A South Korean woman who was forced as a girl into a brothel and sexually enslaved by the Japanese military during World War II was mourned Wednesday by hundreds of protesters who demanded reparations from Tokyo over wartime atrocities.

Kim Bok-dong, who died Monday, had been a vocal leader at the rallies that have been held every Wednesday in Seoul for nearly 30 years. She had been receiving treatment for cancer at a Seoul hospital.

On a street near where the Japanese Embassy used to be, protesters gathered around a bronze statue of a girl representing Korean sexual slavery victims and held a moment of silence for Ms. Kim. Many of them held signboards with Kim's photos and words including, "We will never forget the life of Kim Bok-dong" and "Japanese government, apologize!"

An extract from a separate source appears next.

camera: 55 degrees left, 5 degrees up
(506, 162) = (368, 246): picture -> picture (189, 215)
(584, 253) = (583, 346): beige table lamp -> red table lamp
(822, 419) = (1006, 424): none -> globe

Kim was one of the first victims to speak out and break decades of silence over Japan's wartime sexual slavery that experts say forced thousands of Asian women into front-line brothels. She traveled around the world testifying about her experience, including at the United Nations World Conference on Human Rights in 1993 and at a United Nations Human Rights Council panel in 2016. Of the 239 Korean women who have come forward as victims, only 23 are still alive.

"We do not have much time left to spend with them," said Lee Seong-rim, one of the protesters, who said it would be "miraculous" if the Japanese government ever fully acknowledges accountability over the sexual slavery of Korean women.

South Korean President Moon Jae-in, who visited an altar set up for Kim at a Seoul hospital on Tuesday, said in a statement that Kim devoted her life to "restoring human dignity" and that her campaigning gave South Koreans a "braveness to face the truth."

According to Yoon Meehyang, who heads an activist group representing South Korean victims of Japan, Kim was dragged away from home at the age of 14 and forced to have sex with Japanese soldiers at military brothels in China, Hong Kong, Malaysia, Indonesia, and Singapore from 1940 to 1945. She came forward as a victim in 1992, a year after Kim Hak-sun became the first South Korean woman to identify herself as a former sex slave.

"I am a victim of the Japanese military's comfort women system and I stand in front of the Japanese embassy every Wednesday fighting for the restoration of our honor and dignity, but I also know too well the pain of women all around the world who are currently suffering from wartime sexual violence," Kim Bok-dong said in 2012 as she launched the "Butterfly Fund" for helping victims of wartime sexual abuse with another former Korean sex slave, Gil Won-ok.

A 1991-1993 Japanese government investigation concluded that many of the women were recruited against their will, leading to a landmark Japanese apology. The investigation found no written proof in official documents, however, and conservatives in Japan have cited that in arguing the women were not coerced. Many South Koreans say past apologies didn't go far enough.

Kim's death comes as relations between South Korea and Japan have sunk to their lowest point in years over what South Korea says is Japan's refusal to fully acknowledge the suffering of the so-called "comfort women" during WWII and of forced Korean laborers during its colonial rule of the Korean Peninsula from 1910 through 1945.

Mr. Moon's government in November announced plans to dissolve a foundation founded by Japan to compensate South Korean sexual slavery victims, which if carried out would effectively kill a controversial 2015 agreement between the countries to settle a decades-long impasse over the issue.

Many in South Korea believed that Seoul's previous conservative government settled for far too less in a deal where Tokyo agreed to fund the foundation with 1 billion yen ($9 million). There's also criticism that Japan still hasn't acknowledged legal responsibility for atrocities during its colonial occupation of Korea.

Japan had said it didn't consider the money it provided to the fund as compensation, insisting that all wartime compensation issues were settled in a 1965 treaty that restored diplomatic ties between the countries and was accompanied by more than $800 million in economic aid and loans from Tokyo to Seoul.

Japan blasted Seoul's decision to walk back on the deal, with Foreign Minister Taro Kono saying Seoul was violating the "most basic rule to live in the international society."

This story was reported by The Associated Press.